From BERT to T5: A Study of Named Entity Recognition
Researchers compare encoder-only and sequence-to-sequence architectures on named entity recognition, pitting BERT against T5 across simplified and full tag schemes. The study isolates how architectural choices and training strategies (weighted cross-entropy vs. few-shot prompting) shape NER performance, with ablation analysis revealing failure modes in each approach. This work clarifies the practical tradeoffs between task-specific fine-tuning and prompt-based adaptation, informing practitioners choosing between established patterns for information extraction pipelines.
Modelwire context
ExplainerThe study isolates a specific tension that prior work glosses over: weighted cross-entropy (task-specific tuning) and few-shot prompting (adaptation without retraining) aren't just different speeds to the same destination. They fail in different ways, suggesting practitioners can't simply swap one for the other based on convenience.

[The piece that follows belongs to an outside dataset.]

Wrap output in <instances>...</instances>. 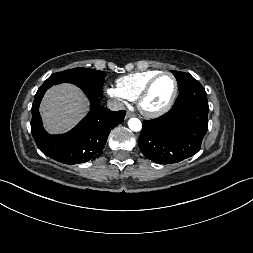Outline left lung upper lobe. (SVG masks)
<instances>
[{"label": "left lung upper lobe", "instance_id": "left-lung-upper-lobe-1", "mask_svg": "<svg viewBox=\"0 0 253 253\" xmlns=\"http://www.w3.org/2000/svg\"><path fill=\"white\" fill-rule=\"evenodd\" d=\"M178 82L179 91L189 88L192 83L197 81L190 74L185 72L172 71Z\"/></svg>", "mask_w": 253, "mask_h": 253}]
</instances>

This connects directly to the Implicit Hierarchical GRPO work from the same week, which also decouples execution concerns to improve reasoning. Here, the decoupling is methodological rather than architectural: the paper separates the question of 'which model family works' from 'which training strategy works,' showing that BERT and T5 don't have a universal winner. That mirrors the finding in the Vector RAG study that efficiency and quality don't always move together. Both suggest that practitioners need to measure their specific constraints (token budget, failure mode tolerance, query pattern) rather than assume one approach dominates.
If the same researchers or follow-up work shows that weighted cross-entropy outperforms few-shot prompting on out-of-domain NER datasets (e.g., biomedical or social media text), that confirms the failure modes are systematic rather than benchmark artifacts. If few-shot closes the gap on those splits, the practical advantage of fine-tuning shrinks and the case for prompt-based NER strengthens.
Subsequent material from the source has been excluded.